▸ EXERCISE AIM
Return the full set of entries precisely. Do not carry over any pictures.

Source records
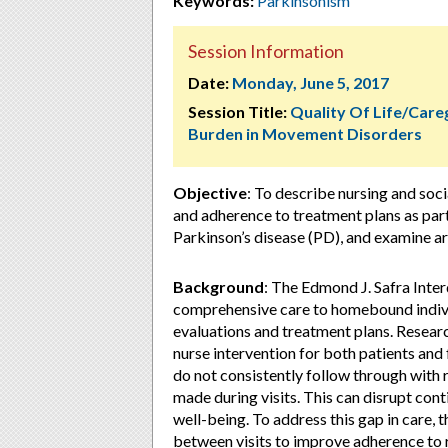
Keywords:
Parkinsonism
Session Information
Date:
Monday, June 5, 2017
Session Title:
Quality Of Life/Care
Burden in Movement Disorders
Objective
: To describe nursing and soci
and adherence to treatment plans as part
Parkinson’s disease (PD), and examine ar
Background
: The Edmond J. Safra Inte
comprehensive care to homebound individ
evaluations and treatment plans. Resear
nurse intervention for both patients and 
do not consistently follow through with
made during visits. This can disrupt cont
well-being. To address this gap in care, 
between visits to improve adherence t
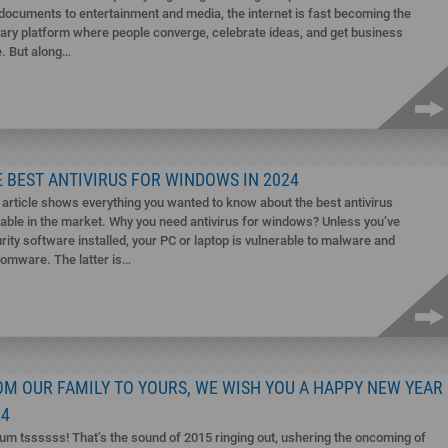
documents to entertainment and media, the internet is fast becoming the
ary platform where people converge, celebrate ideas, and get business
. But along…
 BEST ANTIVIRUS FOR WINDOWS IN 2024
 article shows everything you wanted to know about the best antivirus
lable in the market. Why you need antivirus for windows? Unless you’ve
rity software installed, your PC or laptop is vulnerable to malware and
omware. The latter is…
OM OUR FAMILY TO YOURS, WE WISH YOU A HAPPY NEW YEAR
24
um tssssss! That’s the sound of 2015 ringing out, ushering the oncoming of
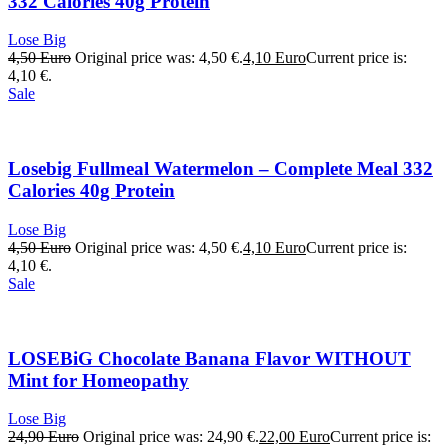
332 Calories 40g Protein
Lose Big
4,50
Euro
Original price was: 4,50 €.
4,10
Euro
Current price is:
4,10 €.
Sale
Losebig Fullmeal Watermelon – Complete Meal 332
Calories 40g Protein
Lose Big
4,50
Euro
Original price was: 4,50 €.
4,10
Euro
Current price is:
4,10 €.
Sale
LOSEBiG Chocolate Banana Flavor WITHOUT
Mint for Homeopathy
Lose Big
24,90
Euro
Original price was: 24,90 €.
22,00
Euro
Current price is:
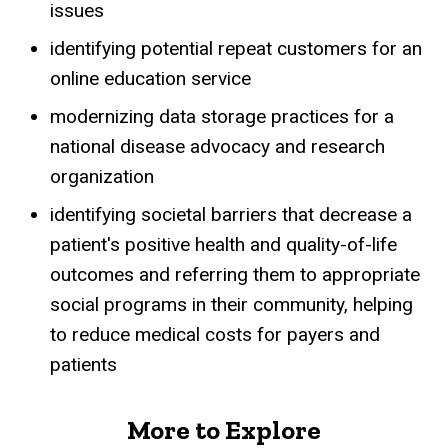
issues
identifying potential repeat customers for an
online education service
modernizing data storage practices for a
national disease advocacy and research
organization
identifying societal barriers that decrease a
patient's positive health and quality-of-life
outcomes and referring them to appropriate
social programs in their community, helping
to reduce medical costs for payers and
patients
More to Explore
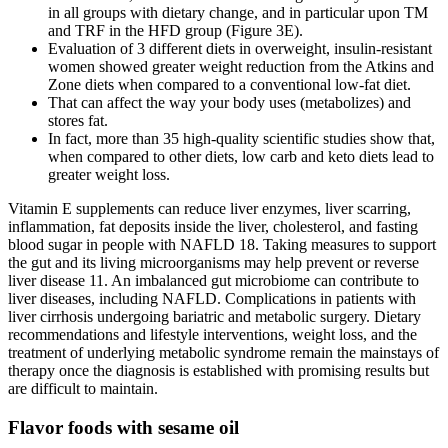
in all groups with dietary change, and in particular upon TM
and TRF in the HFD group (Figure 3E).
Evaluation of 3 different diets in overweight, insulin-resistant
women showed greater weight reduction from the Atkins and
Zone diets when compared to a conventional low-fat diet.
That can affect the way your body uses (metabolizes) and
stores fat.
In fact, more than 35 high-quality scientific studies show that,
when compared to other diets, low carb and keto diets lead to
greater weight loss.
Vitamin E supplements can reduce liver enzymes, liver scarring,
inflammation, fat deposits inside the liver, cholesterol, and fasting
blood sugar in people with NAFLD 18. Taking measures to support
the gut and its living microorganisms may help prevent or reverse
liver disease 11. An imbalanced gut microbiome can contribute to
liver diseases, including NAFLD. Complications in patients with
liver cirrhosis undergoing bariatric and metabolic surgery. Dietary
recommendations and lifestyle interventions, weight loss, and the
treatment of underlying metabolic syndrome remain the mainstays of
therapy once the diagnosis is established with promising results but
are difficult to maintain.
Flavor foods with sesame oil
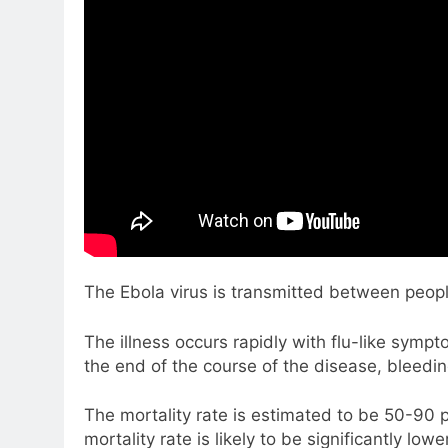
The Ebola virus is transmitted between peopl
The illness occurs rapidly with flu-like sym
the end of the course of the disease, bleedin
The mortality rate is estimated to be 50-90 p
mortality rate is likely to be significantly lowe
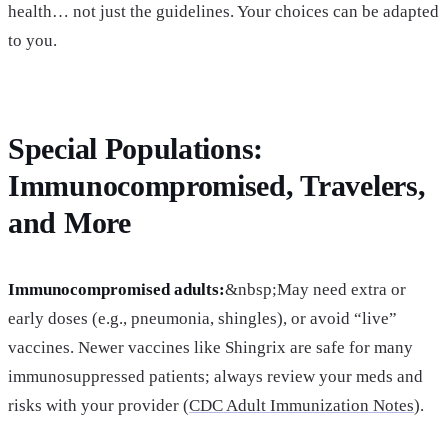
health… not just the guidelines. Your choices can be adapted
to you.
Special Populations:
Immunocompromised, Travelers,
and More
Immunocompromised adults:
&nbsp;May need extra or
early doses (e.g., pneumonia, shingles), or avoid “live”
vaccines. Newer vaccines like Shingrix are safe for many
immunosuppressed patients; always review your meds and
risks with your provider (
CDC Adult Immunization Notes
).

▸ ANSWER BOX
Keywords:
Parkinsonism
Session Information
Date:
Monday, June 5, 2017
Session Title:
Quality Of Life/Care
Burden in Movement Disorders
Objective
: To describe nursing and soci
and adherence to treatment plans as part
Parkinson’s disease (PD), and examine ar
Background
: The Edmond J. Safra Inte
comprehensive care to homebound individ
evaluations and treatment plans. Resear
nurse intervention for both patients and 
do not consistently follow through with
made during visits. This can disrupt cont
well-being. To address this gap in care, 
between visits to improve adherence t
documents to entertainment and media, the internet is fast becoming the
ary platform where people converge, celebrate ideas, and get business
. But along…
 BEST ANTIVIRUS FOR WINDOWS IN 2024
 article shows everything you wanted to know about the best antivirus
lable in the market. Why you need antivirus for windows? Unless you’ve
rity software installed, your PC or laptop is vulnerable to malware and
omware. The latter is…
OM OUR FAMILY TO YOURS, WE WISH YOU A HAPPY NEW YEAR
24
um tssssss! That’s the sound of 2015 ringing out, ushering the oncoming of
332 Calories 40g Protein
Lose Big
4,50
Euro
Original price was: 4,50 €.
4,10
Euro
Current price is:
4,10 €.
Sale
Losebig Fullmeal Watermelon – Complete Meal 332
Calories 40g Protein
Lose Big
4,50
Euro
Original price was: 4,50 €.
4,10
Euro
Current price is:
4,10 €.
Sale
LOSEBiG Chocolate Banana Flavor WITHOUT
Mint for Homeopathy
Lose Big
24,90
Euro
Original price was: 24,90 €.
22,00
Euro
Current price is:
issues
identifying potential repeat customers for an
online education service
modernizing data storage practices for a
national disease advocacy and research
organization
identifying societal barriers that decrease a
patient's positive health and quality-of-life
outcomes and referring them to appropriate
social programs in their community, helping
to reduce medical costs for payers and
patients
More to Explore
in all groups with dietary change, and in particular upon TM
and TRF in the HFD group (Figure 3E).
Evaluation of 3 different diets in overweight, insulin-resistant
women showed greater weight reduction from the Atkins and
Zone diets when compared to a conventional low-fat diet.
That can affect the way your body uses (metabolizes) and
stores fat.
In fact, more than 35 high-quality scientific studies show that,
when compared to other diets, low carb and keto diets lead to
greater weight loss.
Vitamin E supplements can reduce liver enzymes, liver scarring,
inflammation, fat deposits inside the liver, cholesterol, and fasting
blood sugar in people with NAFLD 18. Taking measures to support
the gut and its living microorganisms may help prevent or reverse
liver disease 11. An imbalanced gut microbiome can contribute to
liver diseases, including NAFLD. Complications in patients with
liver cirrhosis undergoing bariatric and metabolic surgery. Dietary
recommendations and lifestyle interventions, weight loss, and the
treatment of underlying metabolic syndrome remain the mainstays of
therapy once the diagnosis is established with promising results but
are difficult to maintain.
Flavor foods with sesame oil
The Ebola virus is transmitted between peopl
The illness occurs rapidly with flu-like sym
the end of the course of the disease, bleedin
The mortality rate is estimated to be 50-90 p
mortality rate is likely to be significantly lowe
health… not just the guidelines. Your choices can be adapted
to you.
Special Populations:
Immunocompromised, Travelers,
and More
Immunocompromised adults:
&nbsp;May need extra or
early doses (e.g., pneumonia, shingles), or avoid “live”
vaccines. Newer vaccines like Shingrix are safe for many
immunosuppressed patients; always review your meds and
risks with your provider (
CDC Adult Immunization Notes
).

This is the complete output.